Passage shown
= = = = = = =

Can International Law Evolve?
A leading international lawyer representing
defendants in international criminal
tribunals, Guenael Mettraux, says that
Guantanamo detainees should "be placed under
international control and their trials held
on neutral ground." That's a hoot.
Mettraux goes on to say, presumably with a
straight face, that by initiating
international criminal tribunals for
Guantanamo prisoners, the "United States
would reassert its core values and
demonstrate the supremacy of those values
over the evil that has been challenging
them."
What about the suppurating wound of the
prison at Bagram Airfield in Afghanistan?
What about the thousands of people hidden
away in unknown hellholes around the world,
overseen by the overlords of rendition?
To say that Mettraux is being politically
naive and philosophically shortsighted is to
be generous. For as Benjamin Wittes, Senior
Fellow at the Brookings Institution points
out, "only about 800 people have passed
through Guantanamo. The United States
military, since the beginning of the war on
terror, has held literally tens and tens of
thousands of people around the world. So the
focus on Guantanamo as the locus of the
problem of detention was always quite
delusional."
In a terrible irony, people are still holding
out hope that Obama will do the right thing,
even though "the Obama administration has
adopted the Bush Administration's position
that individuals captured by the United
States anywhere in the world can be taken
into custody and held indefinitely without
charge, so long as they're not brought to
Guantanamo," as Tina Foster, executive
director of the International Justice Network
said.
But the first reason the Obama Administration
will never allow "enemy combatants" to stand
trial in an international tribunal is that it
would be political suicide.
America not only upholds an extreme form of
sovereignty; it upholds its sovereignty above
that of all other nations combined.
Second, an international tribunal for
detainees in the "war on terror" would open
up inquiries and investigations into the
illegality of the invasion of Iraq, even if
no Iraqi citizens were put on trial.
Indeed, the entire concept of the "war on
terror," which the Obama Administration has
thrown out rhetorically but held fast to
policy-wise, would come into question.

= = = = = = =

(Dataset entries)

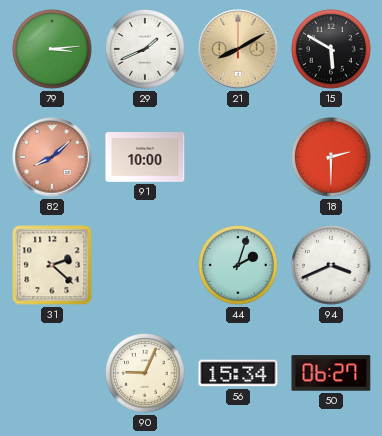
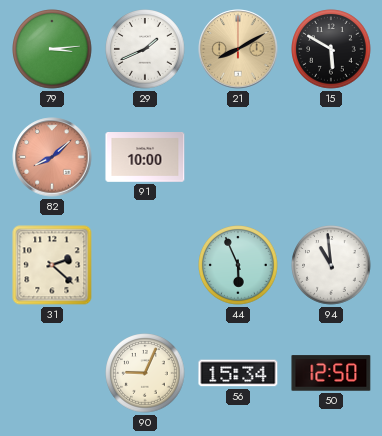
18: 2:30 -> none
44: 2:03 -> 5:56
94: 3:41 -> 10:59
50: 06:27 -> 12:50
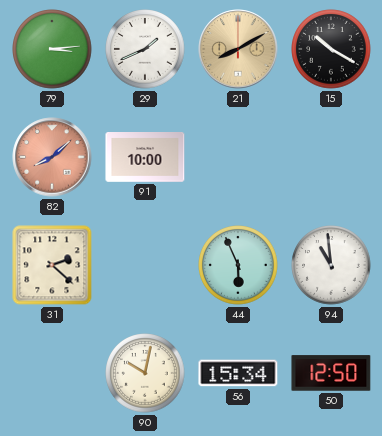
15: 5:50 -> 10:20
90: 9:04 -> 10:02
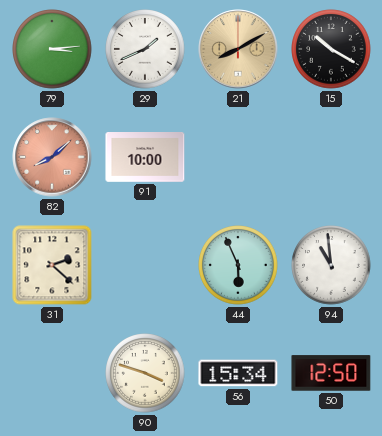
90: 10:02 -> 3:48
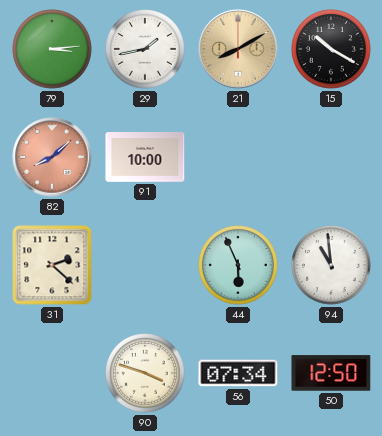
29: 1:41 -> 1:43
56: 15:34 -> 07:34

= = = = = = =

What to do
1 - In the passage on international law, how many people does Benjamin Wittes say have passed through Guantanamo?
2 - List each person whose words the passage on international law quotes.
3 - Please rewrite part of the passage on international law, changing "hellholes" to "prisons". Begin at the words "What about the suppurating" and stop after "overlords of rendition?".

Exercise solutions
1 - Only about 800 people.

2 - Guenael Mettraux, Benjamin Wittes, Tina Foster

3 -
What about the suppurating wound of the
prison at Bagram Airfield in Afghanistan?
What about the thousands of people hidden
away in unknown prisons around the world,
overseen by the overlords of rendition?